Last week, a Debtwire report said the commodities trader had reached the framework of an agreement to restructure its US$3.5 billion worth of debt, with some issues to be worked through. Under the agreement, Noble's lenders and bond holders will be asked to swap their debt for equity.
In reply to the Debtwire report, Hong Kong-based Noble said on Thursday that it had neither concluded any agreement for the restructuring of the debt, nor the sale of a controlling interest or parts of its business to a strategic investor or investors.
In an open letter to Noble's creditors, Iceberg urged them to reject the debt-for-equity swap. Instead, creditors should use the threat of liquidation to demand tougher conditions to safeguard their interests, Iceberg reasoned.

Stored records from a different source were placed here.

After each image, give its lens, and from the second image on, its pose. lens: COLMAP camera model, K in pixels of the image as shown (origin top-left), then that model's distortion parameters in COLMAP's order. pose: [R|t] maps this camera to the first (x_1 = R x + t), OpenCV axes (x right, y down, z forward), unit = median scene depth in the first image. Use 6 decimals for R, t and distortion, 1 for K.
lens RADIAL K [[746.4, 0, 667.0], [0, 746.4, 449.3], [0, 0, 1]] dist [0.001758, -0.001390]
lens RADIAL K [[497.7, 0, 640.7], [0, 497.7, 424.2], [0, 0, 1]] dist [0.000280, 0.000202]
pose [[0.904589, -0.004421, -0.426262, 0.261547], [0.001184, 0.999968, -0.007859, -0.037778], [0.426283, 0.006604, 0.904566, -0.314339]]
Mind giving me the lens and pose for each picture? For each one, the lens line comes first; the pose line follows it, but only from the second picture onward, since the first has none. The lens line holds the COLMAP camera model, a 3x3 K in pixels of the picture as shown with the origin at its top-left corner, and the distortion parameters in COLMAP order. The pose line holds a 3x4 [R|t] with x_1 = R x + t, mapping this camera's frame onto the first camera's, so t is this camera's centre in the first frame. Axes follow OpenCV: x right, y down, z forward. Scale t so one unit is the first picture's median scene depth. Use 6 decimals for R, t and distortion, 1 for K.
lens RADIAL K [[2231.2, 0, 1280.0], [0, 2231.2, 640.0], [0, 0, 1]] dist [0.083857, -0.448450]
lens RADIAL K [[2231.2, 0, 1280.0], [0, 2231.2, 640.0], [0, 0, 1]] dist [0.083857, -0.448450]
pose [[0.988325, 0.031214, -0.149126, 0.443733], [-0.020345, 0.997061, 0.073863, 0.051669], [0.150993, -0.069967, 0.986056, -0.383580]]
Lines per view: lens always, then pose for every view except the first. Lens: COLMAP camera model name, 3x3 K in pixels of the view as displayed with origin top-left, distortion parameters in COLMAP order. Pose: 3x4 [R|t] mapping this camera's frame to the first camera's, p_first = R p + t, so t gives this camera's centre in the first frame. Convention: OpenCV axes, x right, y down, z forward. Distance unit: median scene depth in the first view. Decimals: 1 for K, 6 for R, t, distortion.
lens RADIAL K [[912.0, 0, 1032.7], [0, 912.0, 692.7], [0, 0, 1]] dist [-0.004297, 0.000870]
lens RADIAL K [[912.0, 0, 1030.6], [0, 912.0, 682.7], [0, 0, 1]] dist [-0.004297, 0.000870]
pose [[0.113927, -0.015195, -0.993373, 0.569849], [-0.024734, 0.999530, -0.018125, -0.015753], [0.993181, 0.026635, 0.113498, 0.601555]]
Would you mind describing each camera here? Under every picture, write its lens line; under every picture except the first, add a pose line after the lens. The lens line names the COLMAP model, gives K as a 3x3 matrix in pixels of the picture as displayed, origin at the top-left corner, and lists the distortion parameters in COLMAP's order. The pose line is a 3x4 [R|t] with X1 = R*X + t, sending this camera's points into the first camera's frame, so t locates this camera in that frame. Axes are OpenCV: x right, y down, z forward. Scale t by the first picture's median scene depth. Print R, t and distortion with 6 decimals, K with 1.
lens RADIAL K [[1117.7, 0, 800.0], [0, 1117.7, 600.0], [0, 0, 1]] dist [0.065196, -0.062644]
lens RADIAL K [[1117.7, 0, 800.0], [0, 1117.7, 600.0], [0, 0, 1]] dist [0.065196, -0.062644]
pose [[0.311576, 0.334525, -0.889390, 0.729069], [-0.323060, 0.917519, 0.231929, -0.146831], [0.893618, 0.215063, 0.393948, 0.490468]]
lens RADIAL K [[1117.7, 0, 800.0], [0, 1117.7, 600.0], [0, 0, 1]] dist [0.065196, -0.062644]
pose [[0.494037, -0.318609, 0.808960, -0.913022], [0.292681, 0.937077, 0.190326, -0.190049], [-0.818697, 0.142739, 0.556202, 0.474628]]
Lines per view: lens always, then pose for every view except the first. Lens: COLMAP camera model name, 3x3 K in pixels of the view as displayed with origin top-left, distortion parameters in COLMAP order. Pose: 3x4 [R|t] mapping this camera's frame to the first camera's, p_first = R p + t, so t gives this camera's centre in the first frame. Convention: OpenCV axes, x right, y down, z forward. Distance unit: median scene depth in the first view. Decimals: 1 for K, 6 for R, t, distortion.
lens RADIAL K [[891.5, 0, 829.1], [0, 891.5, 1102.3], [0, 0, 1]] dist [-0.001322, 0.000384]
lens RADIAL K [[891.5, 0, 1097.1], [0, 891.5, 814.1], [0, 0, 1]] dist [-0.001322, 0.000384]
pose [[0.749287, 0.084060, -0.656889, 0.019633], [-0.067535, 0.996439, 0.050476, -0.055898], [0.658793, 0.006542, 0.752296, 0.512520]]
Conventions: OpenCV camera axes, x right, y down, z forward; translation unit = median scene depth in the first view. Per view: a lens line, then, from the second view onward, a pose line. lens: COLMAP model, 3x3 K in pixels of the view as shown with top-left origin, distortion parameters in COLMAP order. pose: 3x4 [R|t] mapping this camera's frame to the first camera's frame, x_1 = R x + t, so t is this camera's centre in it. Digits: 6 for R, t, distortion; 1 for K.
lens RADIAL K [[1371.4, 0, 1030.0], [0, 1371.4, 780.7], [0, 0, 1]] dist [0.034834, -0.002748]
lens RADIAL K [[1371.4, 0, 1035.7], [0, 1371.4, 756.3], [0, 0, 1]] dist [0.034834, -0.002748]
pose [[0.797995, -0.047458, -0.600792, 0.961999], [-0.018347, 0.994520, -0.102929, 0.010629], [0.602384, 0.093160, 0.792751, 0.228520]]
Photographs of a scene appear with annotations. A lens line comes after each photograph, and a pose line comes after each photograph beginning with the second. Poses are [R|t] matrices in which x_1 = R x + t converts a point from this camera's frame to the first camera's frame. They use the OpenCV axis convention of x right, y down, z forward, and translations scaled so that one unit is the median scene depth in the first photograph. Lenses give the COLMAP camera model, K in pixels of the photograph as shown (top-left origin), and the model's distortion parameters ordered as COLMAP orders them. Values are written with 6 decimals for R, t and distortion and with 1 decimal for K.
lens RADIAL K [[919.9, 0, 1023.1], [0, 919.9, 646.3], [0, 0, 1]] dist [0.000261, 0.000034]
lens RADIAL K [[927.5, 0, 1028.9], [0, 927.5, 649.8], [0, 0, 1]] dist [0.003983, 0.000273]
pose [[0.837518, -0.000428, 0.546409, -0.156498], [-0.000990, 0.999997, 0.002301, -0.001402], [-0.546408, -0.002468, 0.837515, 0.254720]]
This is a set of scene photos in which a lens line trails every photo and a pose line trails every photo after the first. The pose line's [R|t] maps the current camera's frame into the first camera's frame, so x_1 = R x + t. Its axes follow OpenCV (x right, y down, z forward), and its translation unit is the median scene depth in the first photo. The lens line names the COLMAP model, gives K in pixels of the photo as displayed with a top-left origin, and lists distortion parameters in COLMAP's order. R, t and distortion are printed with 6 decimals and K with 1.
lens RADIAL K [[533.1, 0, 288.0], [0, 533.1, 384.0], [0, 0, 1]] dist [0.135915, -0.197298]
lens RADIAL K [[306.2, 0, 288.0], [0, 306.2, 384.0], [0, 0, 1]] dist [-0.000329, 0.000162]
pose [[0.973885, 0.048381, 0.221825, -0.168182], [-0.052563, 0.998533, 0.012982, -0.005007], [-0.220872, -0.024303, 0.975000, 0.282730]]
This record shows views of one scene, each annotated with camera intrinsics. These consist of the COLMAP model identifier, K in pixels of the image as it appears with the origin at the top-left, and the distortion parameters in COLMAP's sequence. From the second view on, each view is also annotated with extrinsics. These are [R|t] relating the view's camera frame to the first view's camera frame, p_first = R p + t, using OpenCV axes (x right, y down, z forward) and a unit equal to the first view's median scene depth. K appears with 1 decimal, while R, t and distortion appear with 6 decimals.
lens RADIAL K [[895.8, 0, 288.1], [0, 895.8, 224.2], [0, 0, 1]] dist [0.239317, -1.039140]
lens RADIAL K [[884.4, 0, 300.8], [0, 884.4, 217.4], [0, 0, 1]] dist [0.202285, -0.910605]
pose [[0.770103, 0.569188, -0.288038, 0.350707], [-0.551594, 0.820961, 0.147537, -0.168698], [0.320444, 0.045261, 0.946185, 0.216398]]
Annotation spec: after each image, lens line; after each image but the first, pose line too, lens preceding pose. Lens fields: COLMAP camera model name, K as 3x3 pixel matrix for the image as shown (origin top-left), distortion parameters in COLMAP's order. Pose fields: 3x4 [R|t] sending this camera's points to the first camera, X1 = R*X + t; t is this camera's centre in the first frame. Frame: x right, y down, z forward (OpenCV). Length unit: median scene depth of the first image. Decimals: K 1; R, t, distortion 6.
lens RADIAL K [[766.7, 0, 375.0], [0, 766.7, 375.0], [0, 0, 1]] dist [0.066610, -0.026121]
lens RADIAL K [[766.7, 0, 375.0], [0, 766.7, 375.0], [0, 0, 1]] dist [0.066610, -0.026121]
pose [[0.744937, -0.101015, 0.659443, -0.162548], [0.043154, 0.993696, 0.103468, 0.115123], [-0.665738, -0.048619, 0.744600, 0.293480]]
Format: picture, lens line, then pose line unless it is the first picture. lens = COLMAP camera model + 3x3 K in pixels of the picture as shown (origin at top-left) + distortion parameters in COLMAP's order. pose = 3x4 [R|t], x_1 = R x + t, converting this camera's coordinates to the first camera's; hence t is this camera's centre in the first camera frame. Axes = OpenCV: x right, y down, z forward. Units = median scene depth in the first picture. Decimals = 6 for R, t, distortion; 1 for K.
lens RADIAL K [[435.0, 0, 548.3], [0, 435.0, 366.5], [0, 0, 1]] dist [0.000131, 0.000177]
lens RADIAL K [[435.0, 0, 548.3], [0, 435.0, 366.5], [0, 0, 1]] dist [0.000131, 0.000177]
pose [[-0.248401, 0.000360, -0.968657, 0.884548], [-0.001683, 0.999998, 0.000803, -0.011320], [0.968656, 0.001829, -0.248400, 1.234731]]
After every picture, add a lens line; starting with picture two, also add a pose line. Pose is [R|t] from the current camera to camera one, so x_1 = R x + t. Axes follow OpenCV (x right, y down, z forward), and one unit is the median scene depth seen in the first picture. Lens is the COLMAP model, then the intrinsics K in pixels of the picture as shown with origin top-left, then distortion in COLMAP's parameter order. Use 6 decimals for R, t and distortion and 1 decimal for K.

"Liquidation would mean that for the first time specialists from outside the company would have access to internal documents, emails, correspondence with the auditor, etc. Noble's secrets will inevitably rise to the surface and make litigation for fraud even easier," Iceberg wrote in a blog post on Saturday.
"Noble's management is forced to accept any condition imposed on them to avoid liquidation, even if the deal means (founder) Richard Elman or (co-chief executive officer) Will Randall's equity is completely wiped out."
Noble plunged into crisis in 2015 when Iceberg, an anonymous group, first accused the group of inflating its assets by billions of dollars through accounting malpractices.
The attack triggered a share price collapse, credit downgrades and writedowns, as well as fund-raising and management changes.
Noble has stood by its accounts, but its market value has fallen to S$330 million from the more than S$8 billion it commanded in February 2015.
Debtwire also reported last week that the proposed restructuring would entail Noble setting up a new company, in which employees would own stakes with the option to increase their shares if performance targets are met. Iceberg retorted that: "The same structural issues that have plagued this company will remain in the future."
A strategic investor could also enter after restructuring is completed, Debtwire reported. Chinese company Cedar Holdings Group was reported by Bloomberg to have made an approach to Noble shareholders.
Iceberg pointed out that this would not be the the first time that Noble is trying to reassure the market with the entry of a strategic investor.
"For example, the name of Sinochem was mentioned one year ago as a strategic investor when Noble was already in financial trouble. The short window of optimism brought by the Sinochem story allowed Noble to raise US$750 million (from the sale of junk bonds) and buy a few months time. The Sinochem deal never materialised," Iceberg warned.
Noble shares lost 4.5 Singapore cents, or 14.75 per cent, to close at 26 Singapore cents last Friday. More than 32 million shares changed hands.